**Aufgabenstellung 1**
Gib die Auflistung vom Anfang bis einschließlich der Zeile mit „pink trapezoid: rotated 12“ als Markdown-Tabelle mit den Spalten „Nummer“ und „Zeile“ wieder und lass Leerzeilen weg.

•••••

Ein Coming-out wäre für einen Schwinger besonders schwierig. Keystone

Schweizer Sportinstitutionen wollen sexuelle Diskriminierung im Sport mit einer neuen Kampagne bekämpfen. swissinfo.ch hat mit Schweizer Athletinnen gesprochen, die ihre Homosexualität öffentlich gemacht haben. Eine von ihnen gehört zur Schweizer Delegation in Sotschi.

IOC-Präsident Thomas Bach ging in seiner Rede an der Eröffnungszeremonie auf das Thema ein und sprach sich für «Toleranz und gegen jegliche Form von Diskriminierung aus welchen Gründen auch immer» aus.

Zehn Tage vor Beginn der Spiele in Sotschi haben Schweizer Sportinstitutionen eine Kampagne gegen sexuelle Diskriminierung im Sport lanciert.

«Homophobie kommt unglücklicherweise jeden Tag vor», sagte Sami Kanaan, der Präsident der Arbeitsgemeinschaft der schweizerischen Sportämter gegenüber swissinfo.ch.

«Sport hat den Ruf, er schliesse nicht aus, sei geprägt von Fairness, Toleranz und Respekt. Viele Sportler sagen, Homophobie sei kein Thema. Es ist wichtig, klarzustellen, dass das ein Thema ist und dass Leute diskriminiert werden und Homosexuelle sich nicht trauen zu sagen, dass sie homosexuell sind.»

«Als Athletin, aber auch als Mensch, denke ich, dass wir jegliche Form von Diskriminierung stoppen müssen, um unser ganzes Potenzial freisetzen zu können», sagte Simona Meiler gegenüber swissinfo.ch.

Die Bündnerin, die zu den besten Snowboarderinnen der Schweiz gehört, ist die einzige Schweizer Athletin an den Olympischen Winterspielen, die ihre sexuelle Neigung öffentlich gemacht hat. Ihr Name steht auch auf einer Petition, die vom Internationalen Olympischen Komitee (IOC) und von den Sponsoren verlangt, dass diese mehr Druck auf Russland ausübten, damit das Land seine kürzlich erlassenen Gesetze gegen Homosexuelle wieder erwäge.

•••••

**Aufgabenstellung 2**
Welche Personen nennt der Text über Homophobie im Sport namentlich?

•••••

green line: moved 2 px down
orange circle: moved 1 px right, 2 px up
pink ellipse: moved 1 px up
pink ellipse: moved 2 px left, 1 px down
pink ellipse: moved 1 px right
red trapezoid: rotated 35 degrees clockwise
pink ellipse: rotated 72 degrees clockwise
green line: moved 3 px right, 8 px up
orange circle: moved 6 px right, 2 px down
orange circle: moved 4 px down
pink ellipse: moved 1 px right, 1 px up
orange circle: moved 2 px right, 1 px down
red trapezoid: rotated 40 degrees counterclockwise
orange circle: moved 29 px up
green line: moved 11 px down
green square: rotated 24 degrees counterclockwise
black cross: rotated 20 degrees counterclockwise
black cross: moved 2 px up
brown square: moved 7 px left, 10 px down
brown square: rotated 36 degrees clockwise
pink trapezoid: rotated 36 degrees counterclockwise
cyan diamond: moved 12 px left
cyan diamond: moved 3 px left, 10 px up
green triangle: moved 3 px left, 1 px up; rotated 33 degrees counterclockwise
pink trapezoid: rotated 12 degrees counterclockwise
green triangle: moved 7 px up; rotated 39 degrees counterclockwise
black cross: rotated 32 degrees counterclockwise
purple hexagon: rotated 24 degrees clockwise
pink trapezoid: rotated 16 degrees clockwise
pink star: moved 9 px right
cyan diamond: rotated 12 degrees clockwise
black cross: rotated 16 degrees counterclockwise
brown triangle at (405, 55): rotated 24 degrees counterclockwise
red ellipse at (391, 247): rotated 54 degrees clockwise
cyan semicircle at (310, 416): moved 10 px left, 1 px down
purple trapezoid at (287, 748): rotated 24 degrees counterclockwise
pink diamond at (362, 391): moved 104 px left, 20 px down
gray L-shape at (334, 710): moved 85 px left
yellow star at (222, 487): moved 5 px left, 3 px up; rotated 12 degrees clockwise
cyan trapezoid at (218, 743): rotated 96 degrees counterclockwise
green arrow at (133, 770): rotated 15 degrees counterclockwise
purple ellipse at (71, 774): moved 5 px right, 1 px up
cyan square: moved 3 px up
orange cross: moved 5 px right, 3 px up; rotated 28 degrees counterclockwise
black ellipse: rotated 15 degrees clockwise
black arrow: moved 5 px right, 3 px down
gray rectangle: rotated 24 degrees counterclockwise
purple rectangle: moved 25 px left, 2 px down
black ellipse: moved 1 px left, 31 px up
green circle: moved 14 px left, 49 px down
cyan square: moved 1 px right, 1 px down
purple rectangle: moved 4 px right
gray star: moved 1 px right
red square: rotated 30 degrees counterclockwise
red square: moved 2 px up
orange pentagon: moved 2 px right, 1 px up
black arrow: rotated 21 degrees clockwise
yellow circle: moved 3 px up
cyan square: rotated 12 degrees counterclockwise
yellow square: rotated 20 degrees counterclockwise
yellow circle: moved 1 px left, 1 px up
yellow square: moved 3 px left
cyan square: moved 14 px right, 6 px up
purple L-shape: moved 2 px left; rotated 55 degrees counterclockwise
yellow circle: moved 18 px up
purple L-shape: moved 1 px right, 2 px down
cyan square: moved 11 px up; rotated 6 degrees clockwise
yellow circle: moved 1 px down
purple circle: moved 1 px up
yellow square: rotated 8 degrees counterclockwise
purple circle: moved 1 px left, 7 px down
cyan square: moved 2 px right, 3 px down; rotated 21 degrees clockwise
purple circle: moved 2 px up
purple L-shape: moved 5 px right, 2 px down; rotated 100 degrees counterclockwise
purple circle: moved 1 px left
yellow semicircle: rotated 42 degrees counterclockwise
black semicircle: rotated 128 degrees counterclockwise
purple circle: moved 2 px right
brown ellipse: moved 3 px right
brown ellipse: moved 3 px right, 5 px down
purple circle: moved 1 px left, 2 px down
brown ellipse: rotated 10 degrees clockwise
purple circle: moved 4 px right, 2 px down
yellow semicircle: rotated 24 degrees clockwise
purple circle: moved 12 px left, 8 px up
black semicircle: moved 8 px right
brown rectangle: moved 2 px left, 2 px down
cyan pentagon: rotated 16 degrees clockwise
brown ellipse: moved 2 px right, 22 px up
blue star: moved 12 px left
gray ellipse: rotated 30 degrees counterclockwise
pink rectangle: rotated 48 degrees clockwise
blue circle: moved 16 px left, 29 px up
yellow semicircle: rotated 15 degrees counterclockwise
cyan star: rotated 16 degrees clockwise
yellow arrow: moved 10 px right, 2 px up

•••••

**Antwort 1**
| Nummer | Zeile |
|---|---|
| 1 | green line: moved 2 px down |
| 2 | orange circle: moved 1 px right, 2 px up |
| 3 | pink ellipse: moved 1 px up |
| 4 | pink ellipse: moved 2 px left, 1 px down |
| 5 | pink ellipse: moved 1 px right |
| 6 | red trapezoid: rotated 35 degrees clockwise |
| 7 | pink ellipse: rotated 72 degrees clockwise |
| 8 | green line: moved 3 px right, 8 px up |
| 9 | orange circle: moved 6 px right, 2 px down |
| 10 | orange circle: moved 4 px down |
| 11 | pink ellipse: moved 1 px right, 1 px up |
| 12 | orange circle: moved 2 px right, 1 px down |
| 13 | red trapezoid: rotated 40 degrees counterclockwise |
| 14 | orange circle: moved 29 px up |
| 15 | green line: moved 11 px down |
| 16 | green square: rotated 24 degrees counterclockwise |
| 17 | black cross: rotated 20 degrees counterclockwise |
| 18 | black cross: moved 2 px up |
| 19 | brown square: moved 7 px left, 10 px down |
| 20 | brown square: rotated 36 degrees clockwise |
| 21 | pink trapezoid: rotated 36 degrees counterclockwise |
| 22 | cyan diamond: moved 12 px left |
| 23 | cyan diamond: moved 3 px left, 10 px up |
| 24 | green triangle: moved 3 px left, 1 px up; rotated 33 degrees counterclockwise |
| 25 | pink trapezoid: rotated 12 degrees counterclockwise |

**Antwort 2**
Thomas Bach, Sami Kanaan, Simona Meiler